BEGIN
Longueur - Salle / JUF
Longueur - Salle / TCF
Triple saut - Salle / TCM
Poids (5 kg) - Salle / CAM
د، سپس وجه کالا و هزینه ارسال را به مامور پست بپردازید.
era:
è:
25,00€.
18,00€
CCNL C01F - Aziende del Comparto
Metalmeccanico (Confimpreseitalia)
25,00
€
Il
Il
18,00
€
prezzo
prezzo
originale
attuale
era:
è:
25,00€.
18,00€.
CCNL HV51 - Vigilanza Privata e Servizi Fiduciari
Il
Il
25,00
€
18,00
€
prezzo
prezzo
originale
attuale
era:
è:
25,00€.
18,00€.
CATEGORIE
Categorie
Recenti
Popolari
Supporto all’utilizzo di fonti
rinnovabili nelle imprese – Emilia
END
BEGIN
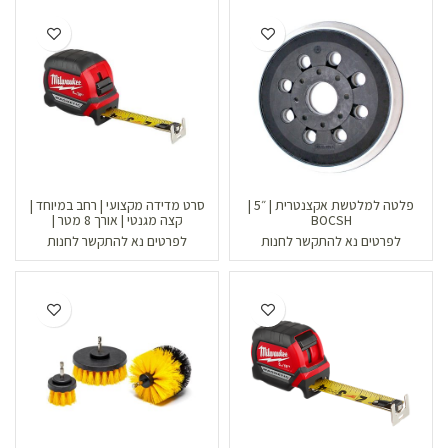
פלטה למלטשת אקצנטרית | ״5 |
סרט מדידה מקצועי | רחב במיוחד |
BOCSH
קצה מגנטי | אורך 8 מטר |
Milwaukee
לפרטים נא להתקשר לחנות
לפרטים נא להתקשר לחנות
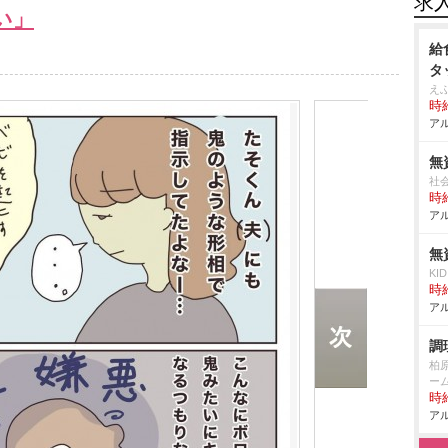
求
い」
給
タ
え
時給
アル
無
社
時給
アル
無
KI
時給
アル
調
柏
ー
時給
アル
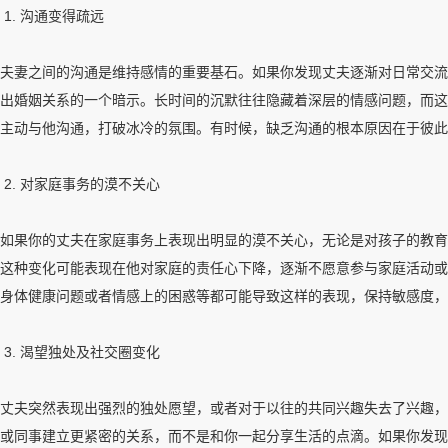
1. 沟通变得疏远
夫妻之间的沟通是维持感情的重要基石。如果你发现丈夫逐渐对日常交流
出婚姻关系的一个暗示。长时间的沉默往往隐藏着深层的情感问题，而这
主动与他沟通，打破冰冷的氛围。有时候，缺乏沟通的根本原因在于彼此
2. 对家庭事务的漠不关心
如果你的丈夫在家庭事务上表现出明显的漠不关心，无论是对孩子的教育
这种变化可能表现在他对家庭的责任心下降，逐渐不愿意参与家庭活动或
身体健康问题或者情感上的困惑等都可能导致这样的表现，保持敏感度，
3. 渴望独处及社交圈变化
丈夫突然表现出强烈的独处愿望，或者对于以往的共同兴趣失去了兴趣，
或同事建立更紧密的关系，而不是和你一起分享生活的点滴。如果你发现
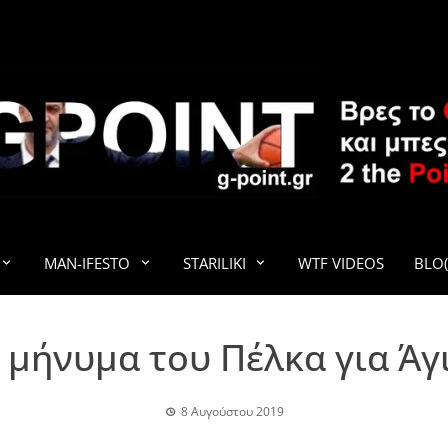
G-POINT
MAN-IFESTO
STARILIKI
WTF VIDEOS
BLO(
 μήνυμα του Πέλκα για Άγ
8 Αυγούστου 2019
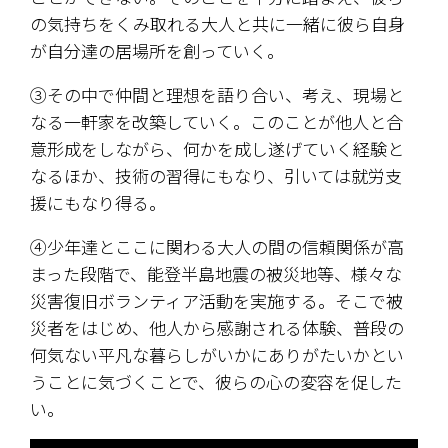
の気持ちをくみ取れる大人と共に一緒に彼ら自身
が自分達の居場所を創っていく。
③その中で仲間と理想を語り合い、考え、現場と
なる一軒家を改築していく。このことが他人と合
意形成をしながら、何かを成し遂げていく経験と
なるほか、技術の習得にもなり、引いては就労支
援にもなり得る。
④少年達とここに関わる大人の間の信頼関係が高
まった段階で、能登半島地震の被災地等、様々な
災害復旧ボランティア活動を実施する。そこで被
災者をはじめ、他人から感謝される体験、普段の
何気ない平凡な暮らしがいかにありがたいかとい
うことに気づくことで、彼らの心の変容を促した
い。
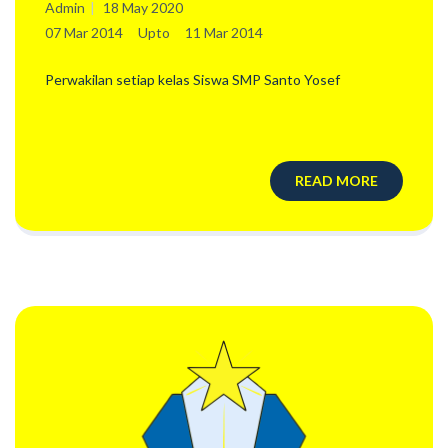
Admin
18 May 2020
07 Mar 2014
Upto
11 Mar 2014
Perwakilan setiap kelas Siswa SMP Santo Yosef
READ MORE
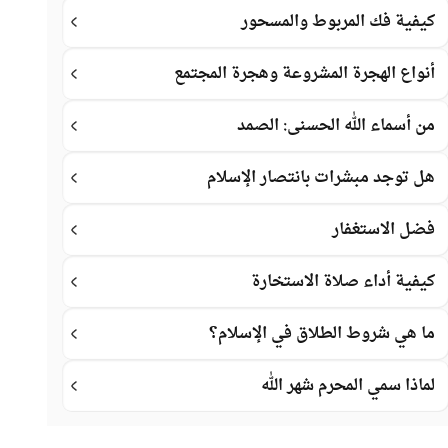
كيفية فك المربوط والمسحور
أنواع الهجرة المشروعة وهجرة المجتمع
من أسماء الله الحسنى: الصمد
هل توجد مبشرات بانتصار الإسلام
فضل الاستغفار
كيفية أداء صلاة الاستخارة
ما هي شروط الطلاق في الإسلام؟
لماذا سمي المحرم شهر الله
END
Your task >> For this task, return exactly the stretch of the listing above from the line with "סרט מדידה מקצועי | רחב במיוחד |" through the line with "18 May 2020", inclusive and without pictures.

Response box >>
סרט מדידה מקצועי | רחב במיוחד |
BOCSH
קצה מגנטי | אורך 8 מטר |
Milwaukee
לפרטים נא להתקשר לחנות
לפרטים נא להתקשר לחנות
求
い」
給
タ
え
時給
アル
無
社
時給
アル
無
KI
時給
アル
調
柏
ー
時給
アル
1. 沟通变得疏远
夫妻之间的沟通是维持感情的重要基石。如果你发现丈夫逐渐对日常交流
出婚姻关系的一个暗示。长时间的沉默往往隐藏着深层的情感问题，而这
主动与他沟通，打破冰冷的氛围。有时候，缺乏沟通的根本原因在于彼此
2. 对家庭事务的漠不关心
如果你的丈夫在家庭事务上表现出明显的漠不关心，无论是对孩子的教育
这种变化可能表现在他对家庭的责任心下降，逐渐不愿意参与家庭活动或
身体健康问题或者情感上的困惑等都可能导致这样的表现，保持敏感度，
3. 渴望独处及社交圈变化
丈夫突然表现出强烈的独处愿望，或者对于以往的共同兴趣失去了兴趣，
或同事建立更紧密的关系，而不是和你一起分享生活的点滴。如果你发现
G-POINT
MAN-IFESTO
STARILIKI
WTF VIDEOS
BLO(
 μήνυμα του Πέλκα για Άγ
8 Αυγούστου 2019
の気持ちをくみ取れる大人と共に一緒に彼ら自身
が自分達の居場所を創っていく。
③その中で仲間と理想を語り合い、考え、現場と
なる一軒家を改築していく。このことが他人と合
意形成をしながら、何かを成し遂げていく経験と
なるほか、技術の習得にもなり、引いては就労支
援にもなり得る。
④少年達とここに関わる大人の間の信頼関係が高
まった段階で、能登半島地震の被災地等、様々な
災害復旧ボランティア活動を実施する。そこで被
災者をはじめ、他人から感謝される体験、普段の
何気ない平凡な暮らしがいかにありがたいかとい
うことに気づくことで、彼らの心の変容を促した
い。
Admin
18 May 2020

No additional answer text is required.